:: Task inputs

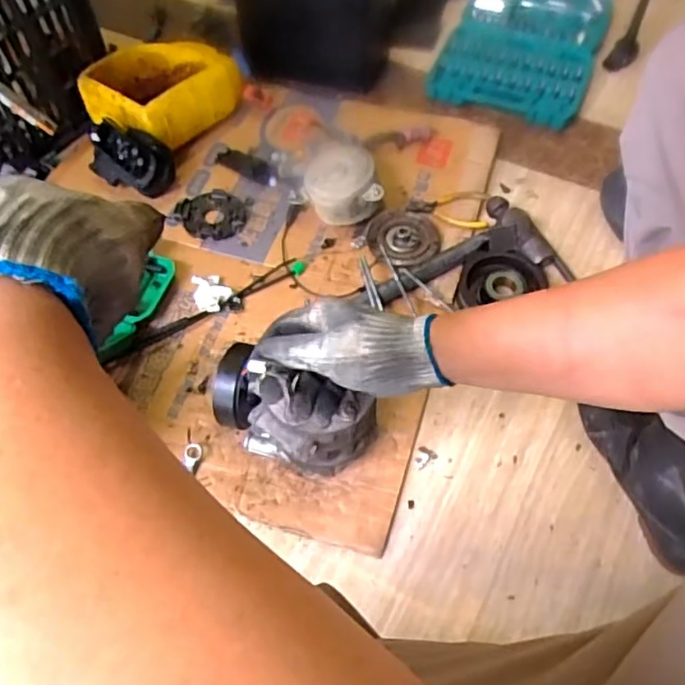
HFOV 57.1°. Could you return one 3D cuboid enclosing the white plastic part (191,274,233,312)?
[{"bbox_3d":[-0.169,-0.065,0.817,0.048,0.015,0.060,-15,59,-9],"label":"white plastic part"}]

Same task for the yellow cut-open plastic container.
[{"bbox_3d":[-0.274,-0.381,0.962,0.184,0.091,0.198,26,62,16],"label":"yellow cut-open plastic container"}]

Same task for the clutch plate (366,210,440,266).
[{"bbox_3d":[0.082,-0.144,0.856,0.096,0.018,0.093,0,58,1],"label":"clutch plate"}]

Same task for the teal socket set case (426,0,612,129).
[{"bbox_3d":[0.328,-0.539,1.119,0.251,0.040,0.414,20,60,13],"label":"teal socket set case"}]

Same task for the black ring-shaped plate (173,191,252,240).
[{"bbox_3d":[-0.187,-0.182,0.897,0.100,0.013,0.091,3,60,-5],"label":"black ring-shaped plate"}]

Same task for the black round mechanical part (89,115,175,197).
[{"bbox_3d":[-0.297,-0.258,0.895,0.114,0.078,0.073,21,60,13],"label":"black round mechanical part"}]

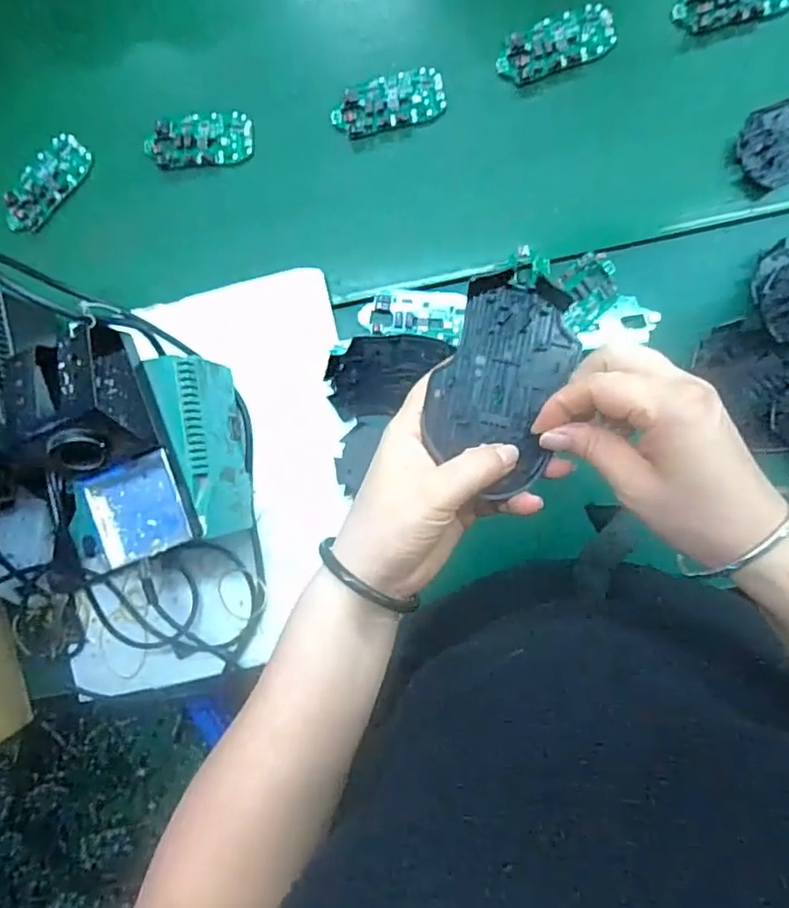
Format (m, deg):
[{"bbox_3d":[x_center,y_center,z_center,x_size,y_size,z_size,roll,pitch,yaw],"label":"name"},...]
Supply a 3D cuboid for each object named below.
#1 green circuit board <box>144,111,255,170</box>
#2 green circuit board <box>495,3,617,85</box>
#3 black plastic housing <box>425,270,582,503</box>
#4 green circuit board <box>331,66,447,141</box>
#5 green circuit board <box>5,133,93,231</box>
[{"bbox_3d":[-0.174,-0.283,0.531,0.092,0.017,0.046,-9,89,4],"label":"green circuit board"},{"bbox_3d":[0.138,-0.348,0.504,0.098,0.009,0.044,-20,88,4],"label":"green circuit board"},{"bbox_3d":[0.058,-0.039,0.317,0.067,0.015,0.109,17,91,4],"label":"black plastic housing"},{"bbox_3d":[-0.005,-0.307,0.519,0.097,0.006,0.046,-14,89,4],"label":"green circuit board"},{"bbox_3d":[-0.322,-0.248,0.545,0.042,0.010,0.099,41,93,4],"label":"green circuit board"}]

::::
:: Task inputs

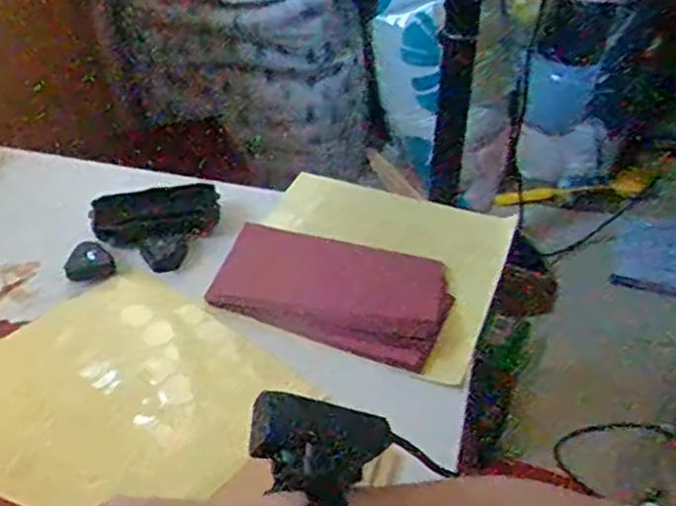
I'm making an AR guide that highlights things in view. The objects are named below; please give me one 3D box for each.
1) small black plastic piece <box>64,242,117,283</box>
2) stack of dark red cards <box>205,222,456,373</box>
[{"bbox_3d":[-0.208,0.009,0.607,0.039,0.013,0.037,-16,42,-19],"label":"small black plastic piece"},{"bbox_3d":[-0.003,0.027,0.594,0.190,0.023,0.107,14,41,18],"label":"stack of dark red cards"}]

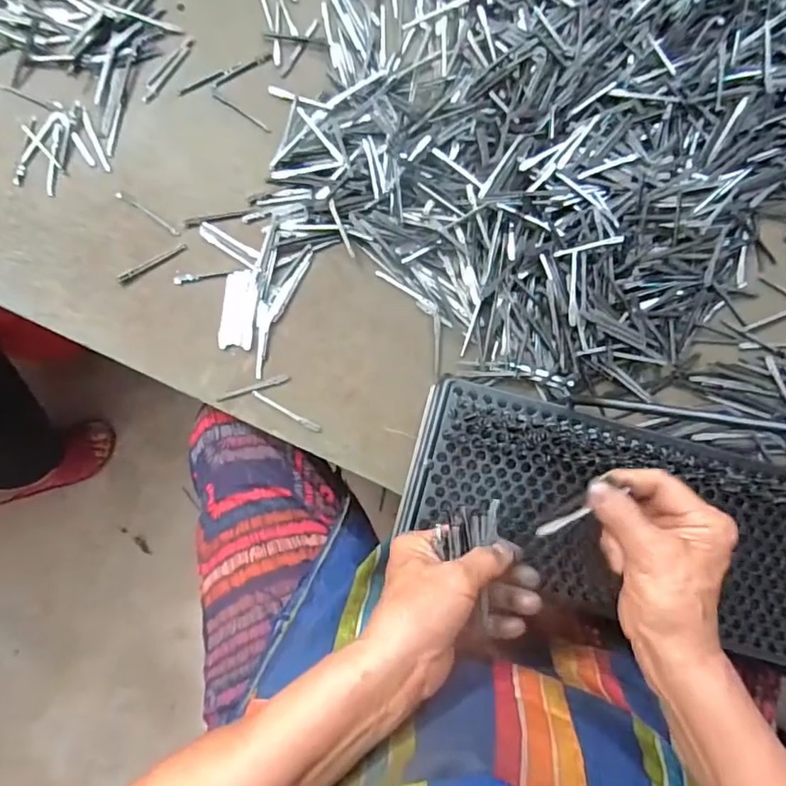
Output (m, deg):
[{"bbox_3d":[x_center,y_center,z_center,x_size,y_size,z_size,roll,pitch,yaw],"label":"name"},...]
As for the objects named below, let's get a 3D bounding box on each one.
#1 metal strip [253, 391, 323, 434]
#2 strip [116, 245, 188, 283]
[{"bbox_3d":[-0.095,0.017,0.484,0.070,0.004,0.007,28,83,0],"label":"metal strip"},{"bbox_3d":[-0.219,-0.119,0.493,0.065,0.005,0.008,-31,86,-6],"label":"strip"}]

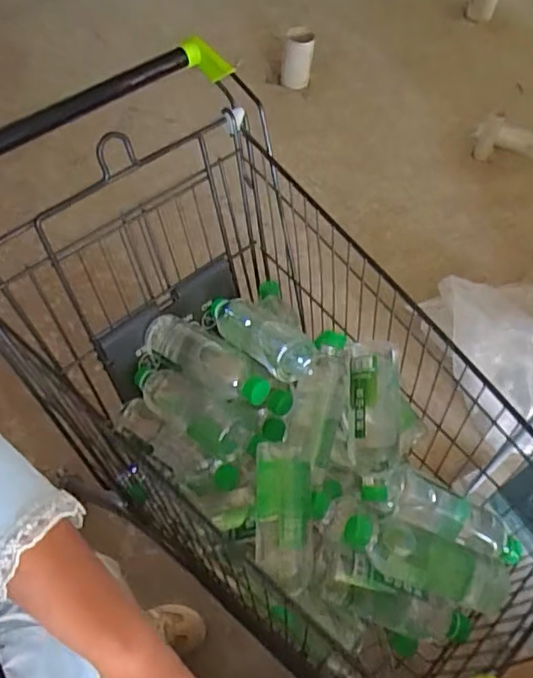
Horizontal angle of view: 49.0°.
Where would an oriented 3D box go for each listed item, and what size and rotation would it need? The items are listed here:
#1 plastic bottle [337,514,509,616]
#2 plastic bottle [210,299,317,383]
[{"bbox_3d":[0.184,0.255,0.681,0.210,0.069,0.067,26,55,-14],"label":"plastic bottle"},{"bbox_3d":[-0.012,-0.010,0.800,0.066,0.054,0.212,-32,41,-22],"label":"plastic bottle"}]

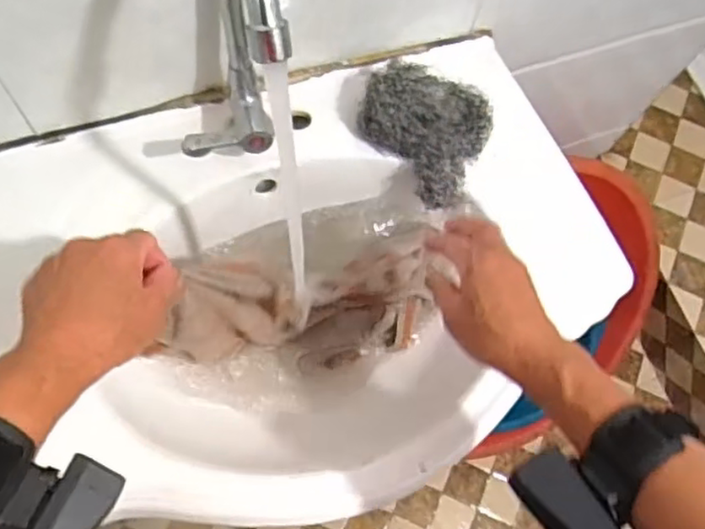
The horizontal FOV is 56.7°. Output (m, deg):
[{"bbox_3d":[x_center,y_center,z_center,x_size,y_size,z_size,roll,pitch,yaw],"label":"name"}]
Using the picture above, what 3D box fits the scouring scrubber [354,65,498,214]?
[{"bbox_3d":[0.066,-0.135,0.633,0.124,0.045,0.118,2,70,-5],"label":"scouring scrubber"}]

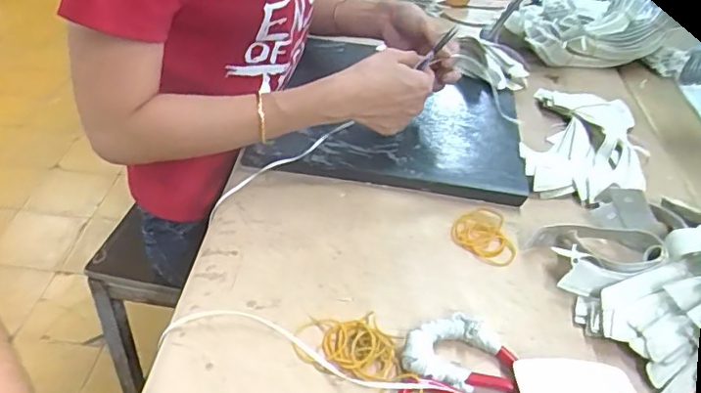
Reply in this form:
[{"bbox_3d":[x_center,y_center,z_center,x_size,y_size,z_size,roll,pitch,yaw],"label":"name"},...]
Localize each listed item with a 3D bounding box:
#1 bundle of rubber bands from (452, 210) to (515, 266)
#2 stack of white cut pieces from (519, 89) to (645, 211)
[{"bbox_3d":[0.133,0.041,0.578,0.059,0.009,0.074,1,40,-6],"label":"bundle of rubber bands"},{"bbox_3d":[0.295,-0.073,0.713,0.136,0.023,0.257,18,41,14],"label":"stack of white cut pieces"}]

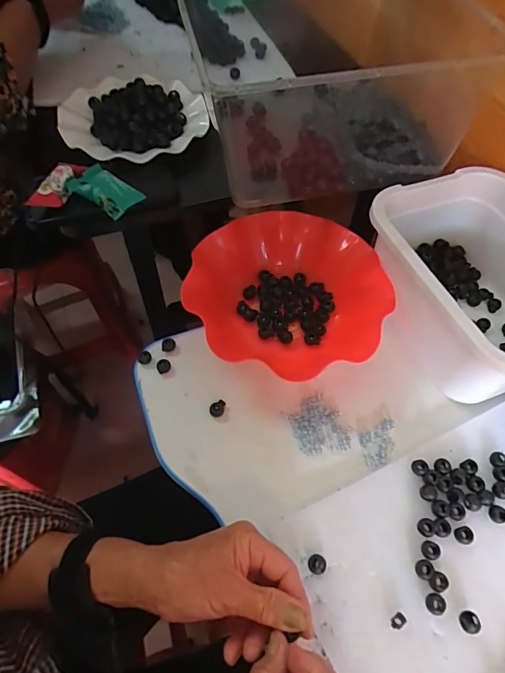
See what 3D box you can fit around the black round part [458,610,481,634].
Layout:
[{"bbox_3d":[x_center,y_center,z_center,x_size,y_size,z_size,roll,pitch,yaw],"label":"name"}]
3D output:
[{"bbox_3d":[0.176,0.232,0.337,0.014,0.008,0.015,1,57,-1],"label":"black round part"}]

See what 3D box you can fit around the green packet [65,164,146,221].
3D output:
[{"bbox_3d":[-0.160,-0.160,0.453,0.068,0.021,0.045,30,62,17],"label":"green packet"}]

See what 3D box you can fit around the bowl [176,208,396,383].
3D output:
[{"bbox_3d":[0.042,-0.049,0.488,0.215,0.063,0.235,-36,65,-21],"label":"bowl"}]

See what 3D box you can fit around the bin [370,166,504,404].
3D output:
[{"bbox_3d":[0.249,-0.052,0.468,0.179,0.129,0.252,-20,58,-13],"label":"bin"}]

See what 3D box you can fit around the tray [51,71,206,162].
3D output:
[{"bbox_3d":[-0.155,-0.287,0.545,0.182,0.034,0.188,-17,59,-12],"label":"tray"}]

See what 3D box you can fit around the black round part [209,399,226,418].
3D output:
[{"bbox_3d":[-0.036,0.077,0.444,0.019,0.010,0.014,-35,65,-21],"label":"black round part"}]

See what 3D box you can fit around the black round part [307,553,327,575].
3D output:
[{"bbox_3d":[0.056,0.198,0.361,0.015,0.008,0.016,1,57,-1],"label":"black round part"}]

::::
:: Task inputs

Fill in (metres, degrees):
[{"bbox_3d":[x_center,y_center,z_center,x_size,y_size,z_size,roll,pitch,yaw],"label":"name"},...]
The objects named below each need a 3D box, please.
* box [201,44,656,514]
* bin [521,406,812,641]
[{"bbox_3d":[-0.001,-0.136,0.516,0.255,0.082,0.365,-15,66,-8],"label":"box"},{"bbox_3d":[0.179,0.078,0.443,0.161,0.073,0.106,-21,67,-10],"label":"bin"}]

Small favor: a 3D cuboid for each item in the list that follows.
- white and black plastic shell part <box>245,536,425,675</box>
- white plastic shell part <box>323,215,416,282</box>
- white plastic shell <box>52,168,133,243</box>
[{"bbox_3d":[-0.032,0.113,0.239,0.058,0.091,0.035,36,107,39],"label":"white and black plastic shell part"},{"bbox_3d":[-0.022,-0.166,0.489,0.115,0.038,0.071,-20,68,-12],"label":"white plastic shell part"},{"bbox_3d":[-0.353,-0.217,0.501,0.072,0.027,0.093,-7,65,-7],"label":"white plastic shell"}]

::::

◆ Task details ◆
Go through the records above and count every line that includes "item". Give the number and nothing else.

◆ Solution for this problem ◆
3